A study from the University of Michigan and another from the Centers of Disease Control and Prevention both report that nearly 40 percent of high school students now say they vape.
And according to the 2018 National Youth Tobacco Survey, youth use of e-cigarettes jumped 78 percent from 2017 to 2018.
The tobacco industry created this vaping epidemic by actively marketing youth-oriented flavors to children; e-cigarettes are the entry point for adolescent tobacco use because the overwhelming majority of youth who use e-cigarettes have never smoked conventional cigarettes or used other forms of tobacco.
And because their brains are still developing, teenagers are particularly susceptible to the highly addictive properties of nicotine (which are found in all tobacco products).
Nicotine is poisonous, and vaping is the new way for tobacco companies to enslave our innocent youth into a lifelong addiction to this poison.

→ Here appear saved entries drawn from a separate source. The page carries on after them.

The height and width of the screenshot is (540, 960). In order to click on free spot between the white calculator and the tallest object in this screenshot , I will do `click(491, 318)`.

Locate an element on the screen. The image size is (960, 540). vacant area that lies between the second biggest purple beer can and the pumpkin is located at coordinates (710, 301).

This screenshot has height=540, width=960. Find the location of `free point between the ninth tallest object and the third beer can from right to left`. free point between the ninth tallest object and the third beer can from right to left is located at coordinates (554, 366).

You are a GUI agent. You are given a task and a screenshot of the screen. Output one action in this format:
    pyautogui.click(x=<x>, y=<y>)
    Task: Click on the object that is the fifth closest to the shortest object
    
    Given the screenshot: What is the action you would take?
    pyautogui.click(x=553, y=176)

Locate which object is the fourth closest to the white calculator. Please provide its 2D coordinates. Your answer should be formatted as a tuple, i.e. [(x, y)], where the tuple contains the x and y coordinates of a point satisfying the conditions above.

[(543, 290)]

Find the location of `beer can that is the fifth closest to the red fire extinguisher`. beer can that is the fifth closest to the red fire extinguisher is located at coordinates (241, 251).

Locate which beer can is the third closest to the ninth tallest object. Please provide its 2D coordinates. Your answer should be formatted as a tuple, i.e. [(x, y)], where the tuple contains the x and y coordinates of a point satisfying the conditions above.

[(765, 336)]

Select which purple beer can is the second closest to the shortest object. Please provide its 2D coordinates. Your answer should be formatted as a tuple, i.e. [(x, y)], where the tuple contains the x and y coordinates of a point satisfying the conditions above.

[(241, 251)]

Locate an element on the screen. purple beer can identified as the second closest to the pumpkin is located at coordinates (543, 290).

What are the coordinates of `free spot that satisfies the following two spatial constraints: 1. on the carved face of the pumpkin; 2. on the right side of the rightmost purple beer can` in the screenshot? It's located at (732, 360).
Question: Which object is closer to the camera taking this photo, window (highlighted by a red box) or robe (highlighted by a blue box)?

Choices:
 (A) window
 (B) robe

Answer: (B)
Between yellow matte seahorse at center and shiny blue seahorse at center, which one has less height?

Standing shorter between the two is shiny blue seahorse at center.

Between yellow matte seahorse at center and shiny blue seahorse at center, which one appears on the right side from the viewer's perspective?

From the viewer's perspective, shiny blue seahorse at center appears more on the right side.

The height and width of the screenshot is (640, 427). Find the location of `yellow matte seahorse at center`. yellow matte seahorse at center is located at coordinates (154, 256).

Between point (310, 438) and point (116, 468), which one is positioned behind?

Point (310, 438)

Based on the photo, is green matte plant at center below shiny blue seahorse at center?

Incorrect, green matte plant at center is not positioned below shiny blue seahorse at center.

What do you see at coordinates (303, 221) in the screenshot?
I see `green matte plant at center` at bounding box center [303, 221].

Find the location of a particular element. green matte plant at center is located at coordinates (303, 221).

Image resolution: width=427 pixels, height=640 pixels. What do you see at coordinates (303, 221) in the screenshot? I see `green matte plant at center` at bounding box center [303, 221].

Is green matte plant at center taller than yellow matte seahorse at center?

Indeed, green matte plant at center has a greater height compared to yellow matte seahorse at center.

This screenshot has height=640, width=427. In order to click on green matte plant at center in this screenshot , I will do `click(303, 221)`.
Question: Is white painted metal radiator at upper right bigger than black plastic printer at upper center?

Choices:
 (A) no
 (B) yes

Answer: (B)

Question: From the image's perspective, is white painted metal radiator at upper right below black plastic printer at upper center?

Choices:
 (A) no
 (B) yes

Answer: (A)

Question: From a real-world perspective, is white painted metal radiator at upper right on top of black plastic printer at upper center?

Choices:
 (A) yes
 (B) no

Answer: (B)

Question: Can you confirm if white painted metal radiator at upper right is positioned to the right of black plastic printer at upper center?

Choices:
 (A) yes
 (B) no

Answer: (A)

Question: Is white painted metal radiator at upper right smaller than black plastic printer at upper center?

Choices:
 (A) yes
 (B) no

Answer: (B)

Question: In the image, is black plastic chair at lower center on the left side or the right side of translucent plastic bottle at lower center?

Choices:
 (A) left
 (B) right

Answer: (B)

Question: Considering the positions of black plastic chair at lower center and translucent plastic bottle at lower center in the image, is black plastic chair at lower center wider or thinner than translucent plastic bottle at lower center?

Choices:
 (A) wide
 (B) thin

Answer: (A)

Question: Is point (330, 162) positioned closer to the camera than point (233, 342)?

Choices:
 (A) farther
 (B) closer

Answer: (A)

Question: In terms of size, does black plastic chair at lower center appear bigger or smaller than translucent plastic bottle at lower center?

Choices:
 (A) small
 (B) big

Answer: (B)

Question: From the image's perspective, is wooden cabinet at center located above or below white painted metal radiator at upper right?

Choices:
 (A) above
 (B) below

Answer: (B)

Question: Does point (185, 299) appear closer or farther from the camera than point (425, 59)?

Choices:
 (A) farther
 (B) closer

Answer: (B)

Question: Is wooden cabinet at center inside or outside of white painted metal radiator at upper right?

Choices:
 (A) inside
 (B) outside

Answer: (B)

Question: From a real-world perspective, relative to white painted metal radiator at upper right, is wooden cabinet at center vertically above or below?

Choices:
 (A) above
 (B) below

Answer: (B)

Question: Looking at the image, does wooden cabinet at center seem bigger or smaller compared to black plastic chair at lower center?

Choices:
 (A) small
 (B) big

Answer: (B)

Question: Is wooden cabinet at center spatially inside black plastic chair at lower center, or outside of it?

What’s encouraging is that some communities in Florida are beginning to take action, and Jacksonville can follow their lead.
Earlier this year Alachua County became the first county in Florida to raise the legal age for the purchase of tobacco products to 21, and Fort Lauderdale is currently considering legislation to do the same.
Across the nation there is overwhelming support for raising the minimum age to 21; in a recent Gallup poll 73 percent of respondents supported the idea.
The leaders of Jacksonville should act now to protect our children and save lives.